Stored data entries:
■ ■ ■ ■ ■

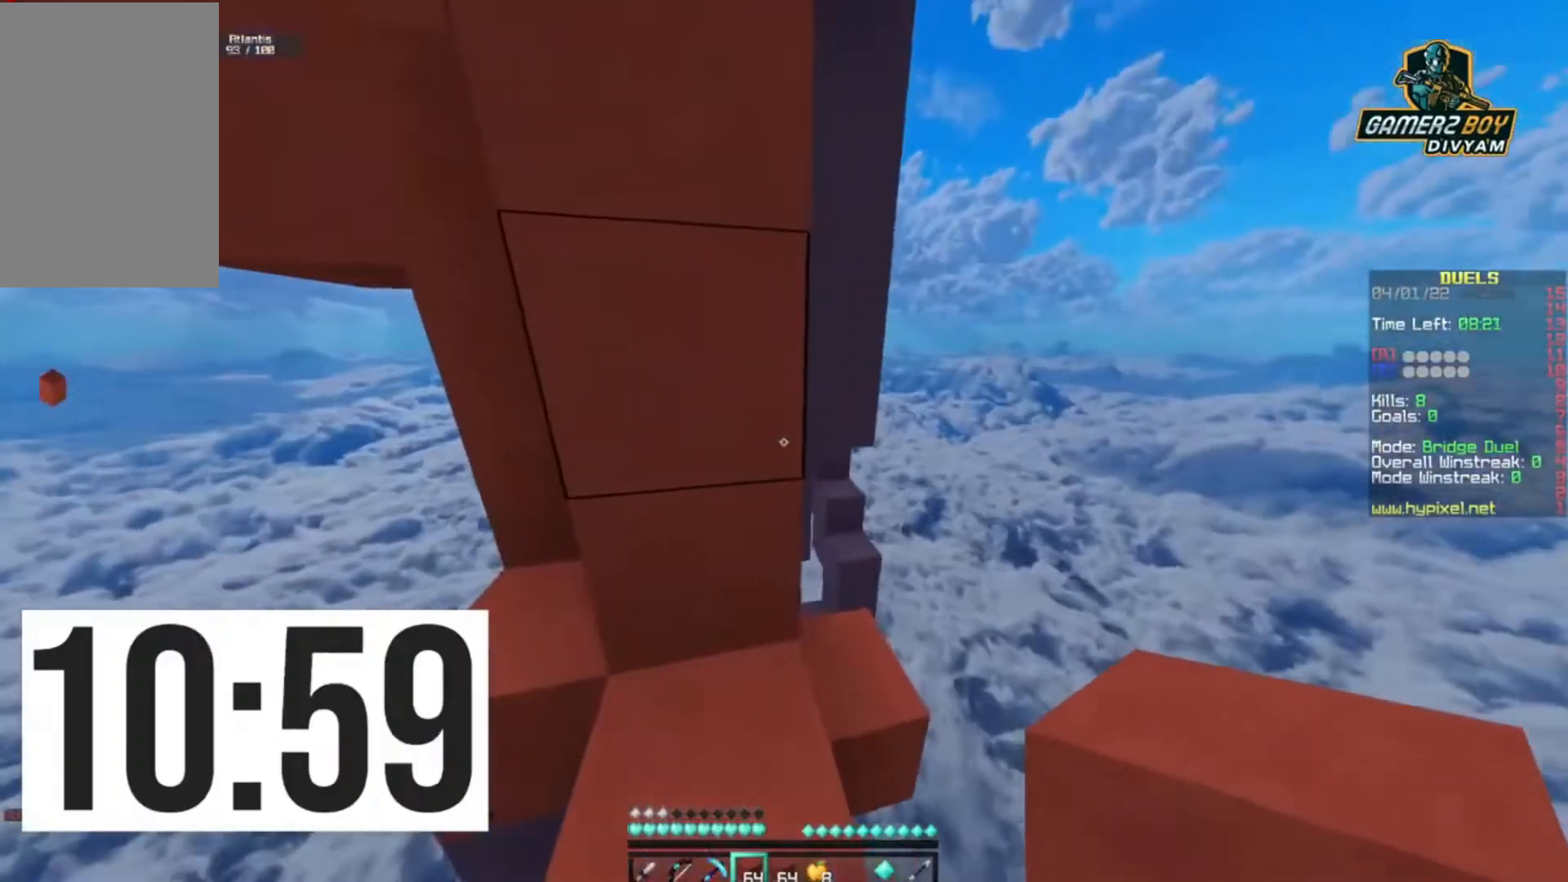
{"keys": [], "events": [[33, "down", "down"], [300, "down", "up"]]}
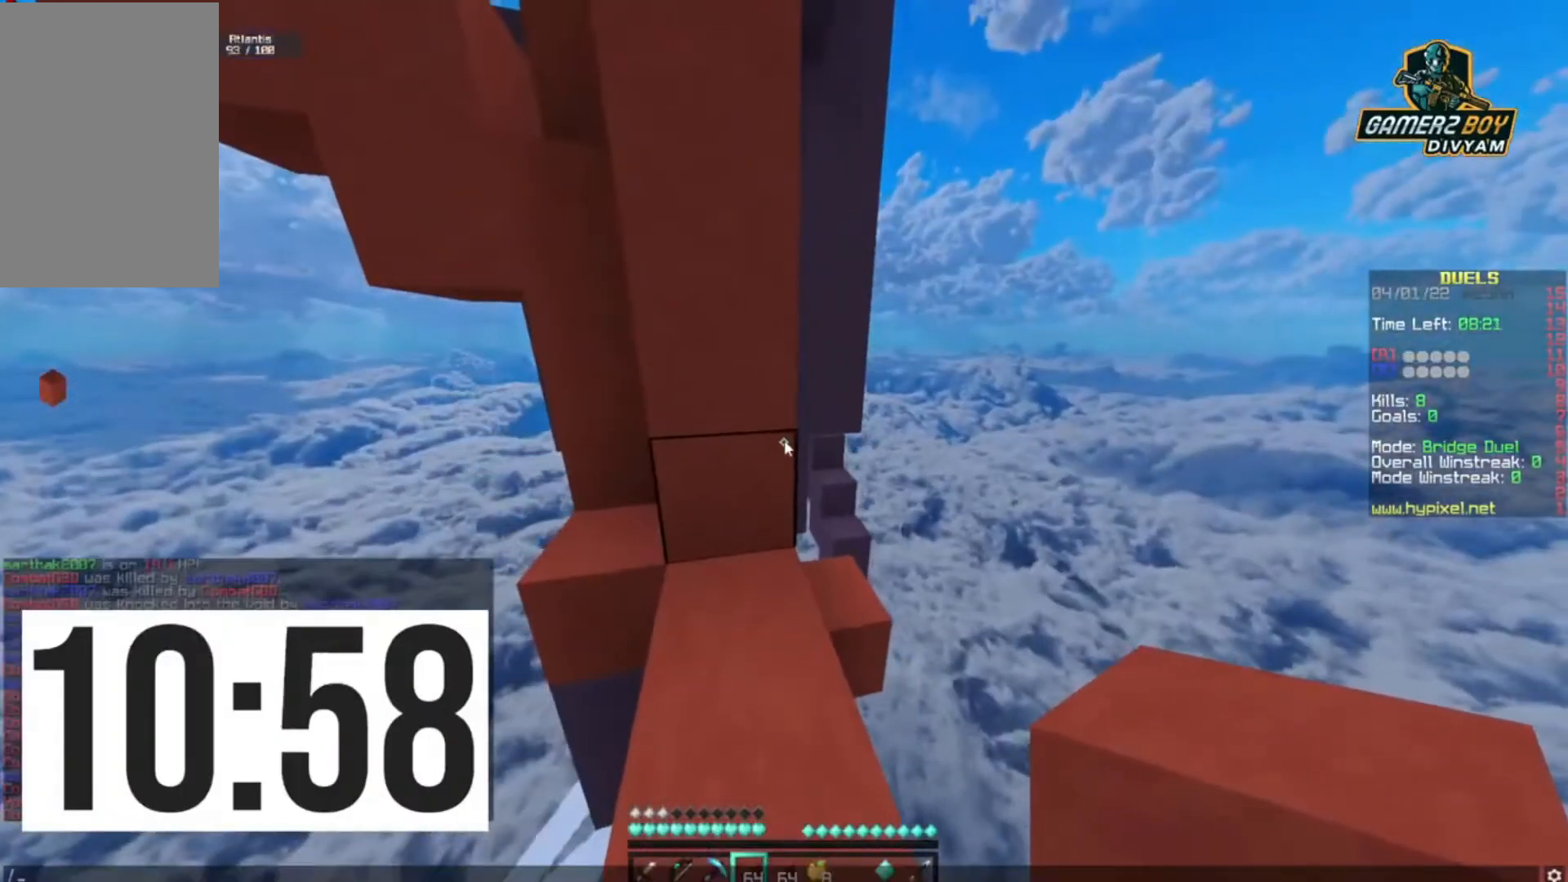
{"keys": [], "events": []}
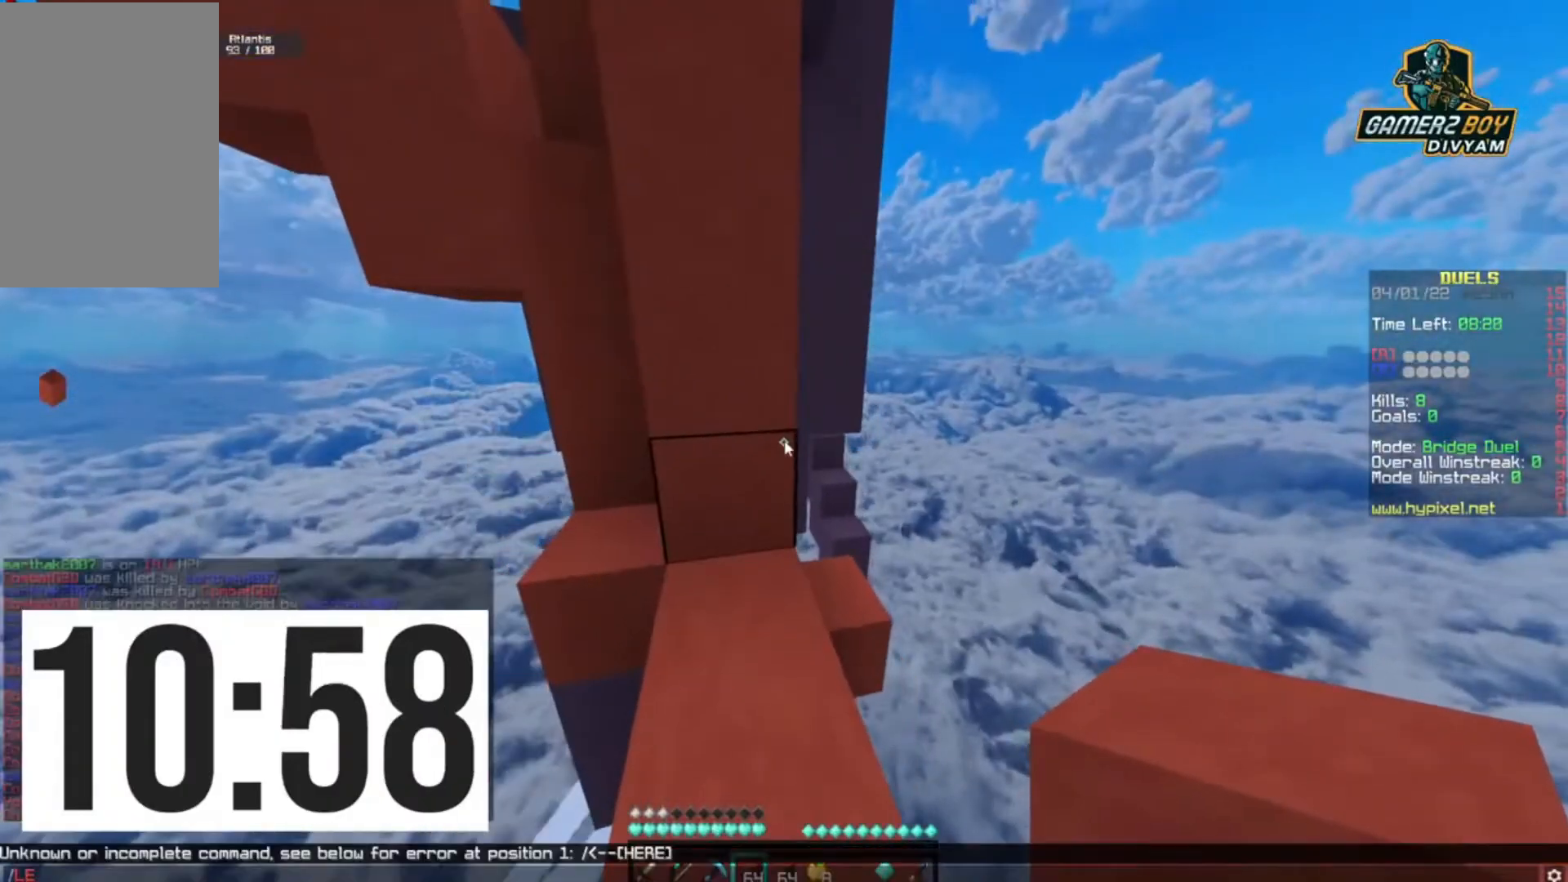
{"keys": [], "events": []}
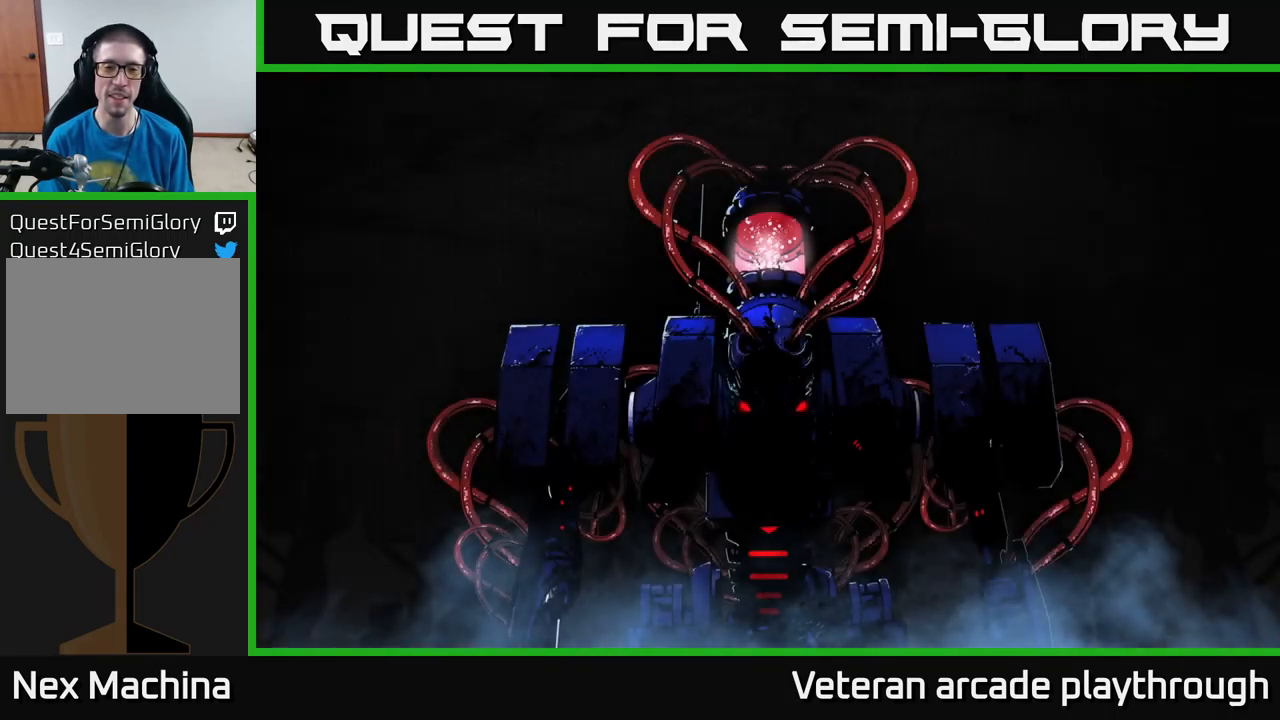
Gameplay with a controller (Xbox layout); each line is a JSON object with the inputs held at the frame after it. "events" lists button and stick changes between this image and that frame as [ms after this image, input, new state], when the widget could be followed in between.
{"buttons": [], "left_stick": "up-right", "right_stick": "up", "events": [[83, "right_stick", "up"]]}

■ ■ ■ ■ ■

## [Requirement]
Return the lines exactly as they stand, from the start of the entries through the line holding "Gameplay with a"; omit the pictures.

## [Task response]
{"keys": [], "events": [[33, "down", "down"], [300, "down", "up"]]}
{"keys": [], "events": []}
{"keys": [], "events": []}
Gameplay with a controller (Xbox layout); each line is a JSON object with the inputs held at the frame after it. "events" lists button and stick changes between this image and that frame as [ms after this image, input, new state], when the widget could be followed in between.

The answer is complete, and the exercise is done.